Grab a scope and unleash your inner engineer!
- protowoerk
- Jan 29
- 2 min read
Developing embedded systems is an exciting, complex, and sometimes maddening journey. Recently, we’ve highlighted how LLMs can quickly generate example codes for STM32 devices, creating initialization functions, base classes, and toy examples to help you get started. But here’s the million-dollar question: Will it work in the real world?
In a real product, success isn’t just about code compiling or peripherals initializing. It’s about ensuring that timings are precise, interrupts are caught and handled correctly, and everything runs smoothly without blocking or missing functionality. Let me paint a familiar scenario:
Imagine you’re building a device that plays MP3 audio over SPI, reads data from an SD card via SDMMC, and displays content on an LCD. One microcontroller, one core—juggling all these tasks. At first, you test each feature individually. The audio plays beautifully. The LCD looks perfect. The SD card reads and writes flawlessly. Great, right?
But then you combine everything, and chaos ensues. The audio starts skipping samples, riddled with clicks and pauses. The SD card randomly fails, freezing functionality. The LCD screen stops updating. And now, you’re deep in the weeds of debugging.
This is where the honeymoon phase with LLMs ends. While LLMs can generate functional code snippets, they won’t magically fix real-world integration problems. At this point, relying on LLM recommendations often feels like running in circles—it suggests solutions you’ve already tried a dozen times.

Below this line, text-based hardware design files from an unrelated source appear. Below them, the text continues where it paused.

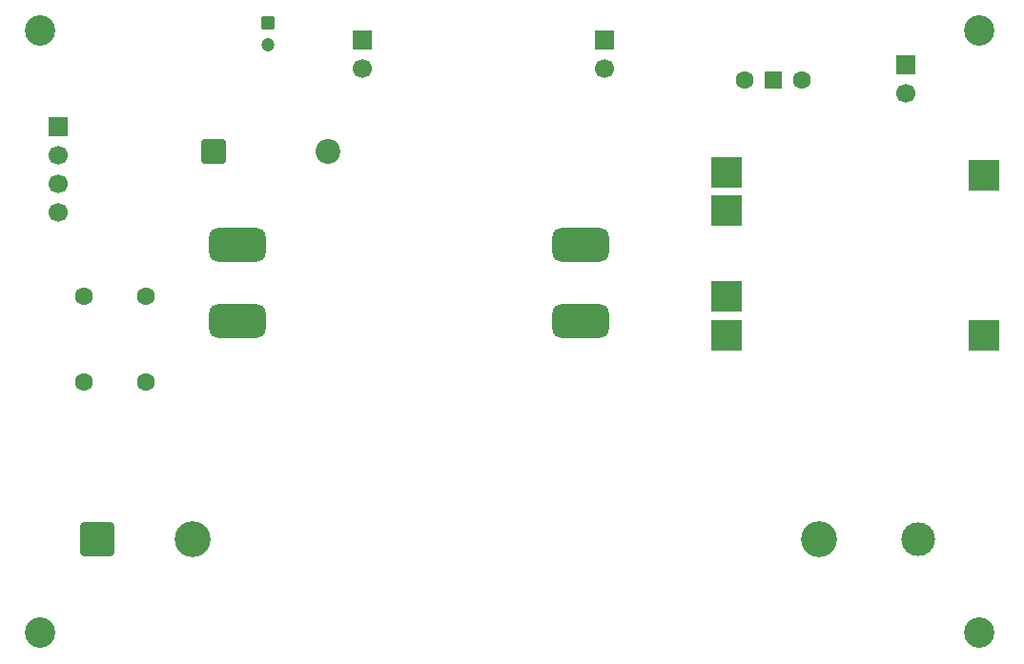
<source format=gbr>
%TF.GenerationSoftware,KiCad,Pcbnew,9.0.6*%
%TF.CreationDate,2026-01-16T16:59:01+03:00*%
%TF.ProjectId,RegulatedPowerSupply3.3V5V,52656775-6c61-4746-9564-506f77657253,rev?*%
%TF.SameCoordinates,Original*%
%TF.FileFunction,Soldermask,Top*%
%TF.FilePolarity,Negative*%
%FSLAX46Y46*%
G04 Gerber Fmt 4.6, Leading zero omitted, Abs format (unit mm)*
G04 Created by KiCad (PCBNEW 9.0.6) date 2026-01-16 16:59:01*
%MOMM*%
%LPD*%
G01*
G04 APERTURE LIST*
G04 Aperture macros list*
%AMRoundRect*
0 Rectangle with rounded corners*
0 $1 Rounding radius*
0 $2 $3 $4 $5 $6 $7 $8 $9 X,Y pos of 4 corners*
0 Add a 4 corners polygon primitive as box body*
4,1,4,$2,$3,$4,$5,$6,$7,$8,$9,$2,$3,0*
0 Add four circle primitives for the rounded corners*
1,1,$1+$1,$2,$3*
1,1,$1+$1,$4,$5*
1,1,$1+$1,$6,$7*
1,1,$1+$1,$8,$9*
0 Add four rect primitives between the rounded corners*
20,1,$1+$1,$2,$3,$4,$5,0*
20,1,$1+$1,$4,$5,$6,$7,0*
20,1,$1+$1,$6,$7,$8,$9,0*
20,1,$1+$1,$8,$9,$2,$3,0*%
G04 Aperture macros list end*
%ADD10C,2.700000*%
%ADD11RoundRect,0.750000X1.750000X0.750000X-1.750000X0.750000X-1.750000X-0.750000X1.750000X-0.750000X0*%
%ADD12C,1.600000*%
%ADD13R,1.500000X1.500000*%
%ADD14R,1.700000X1.700000*%
%ADD15C,1.700000*%
%ADD16RoundRect,0.250000X-0.350000X0.350000X-0.350000X-0.350000X0.350000X-0.350000X0.350000X0.350000X0*%
%ADD17C,1.200000*%
%ADD18R,2.800000X2.800000*%
%ADD19C,3.200000*%
%ADD20RoundRect,0.249999X-1.250001X-1.250001X1.250001X-1.250001X1.250001X1.250001X-1.250001X1.250001X0*%
%ADD21C,3.000000*%
%ADD22RoundRect,0.249999X-0.850001X-0.850001X0.850001X-0.850001X0.850001X0.850001X-0.850001X0.850001X0*%
%ADD23C,2.200000*%
G04 APERTURE END LIST*
D10*
%TO.C,REF\u002A\u002A*%
X184300000Y-72125000D03*
%TD*%
%TO.C,REF\u002A\u002A*%
X184300000Y-125650000D03*
%TD*%
%TO.C,REF\u002A\u002A*%
X100850000Y-125650000D03*
%TD*%
%TO.C,REF\u002A\u002A*%
X100850000Y-72125000D03*
%TD*%
D11*
%TO.C,MT3608_Module1*%
X148900000Y-91150000D03*
X148900000Y-97950000D03*
X118400000Y-97950000D03*
X118400000Y-91150000D03*
%TD*%
D12*
%TO.C,OnOff_SlidingSW1*%
X168575000Y-76525000D03*
X163495000Y-76525000D03*
D13*
X166035000Y-76525000D03*
%TD*%
D14*
%TO.C,PWROFF_IND1*%
X177775000Y-75135000D03*
D15*
X177775000Y-77675000D03*
%TD*%
D14*
%TO.C,AMS1117_VOUTGND1*%
X129475000Y-72960000D03*
D15*
X129475000Y-75500000D03*
%TD*%
D14*
%TO.C,AMS1117_VINGND1*%
X150975000Y-72960000D03*
D15*
X150975000Y-75500000D03*
%TD*%
D16*
%TO.C,C1*%
X121125000Y-71400000D03*
D17*
X121125000Y-73400000D03*
%TD*%
D12*
%TO.C,R2*%
X104750000Y-103375000D03*
X104750000Y-95755000D03*
%TD*%
%TO.C,R1*%
X110300000Y-103350000D03*
X110300000Y-95730000D03*
%TD*%
D14*
%TO.C,POWER_RAIL1*%
X102475000Y-80655000D03*
D15*
X102475000Y-83195000D03*
X102475000Y-85735000D03*
X102475000Y-88275000D03*
%TD*%
D18*
%TO.C,TP4056_Module1*%
X184725000Y-99200000D03*
X184725000Y-85000000D03*
X161825000Y-99200000D03*
X161825000Y-84700000D03*
X161825000Y-95700000D03*
X161825000Y-88100000D03*
%TD*%
D19*
%TO.C,Li-ion Rechargable BT1*%
X114445000Y-117325000D03*
X170055000Y-117325000D03*
D20*
X106000000Y-117325000D03*
D21*
X178900000Y-117325000D03*
%TD*%
D22*
%TO.C,D1*%
X116290000Y-82875000D03*
D23*
X126450000Y-82875000D03*
%TD*%
M02*

</source>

The only way forward? Back to the lab. Armed with an oscilloscope or logic analyzer, you dig into the signals, timings, and interactions. You discover that SPI is too slow to keep up with audio sampling, and the timer triggering the SPI transfer is misconfigured. You patch the firmware, but new problems crop up—SDMMC interrupts are causing conflicts, so you switch to DMA to keep things running smoothly.
This process can take days, even weeks. It’s a grind. But it’s also why experienced embedded engineers are indispensable. They understand that debugging isn’t just about fixing code—it’s about peeling back layers of complexity to uncover the root cause of failures.
The takeaway? LLMs are fantastic for accelerating the early stages of development. They help you write boilerplate code, experiment, and prototype faster. But when it comes to fine-tuning, integration, and real-world reliability, nothing beats the expertise of a seasoned engineer with a scope in hand and the patience to see it through.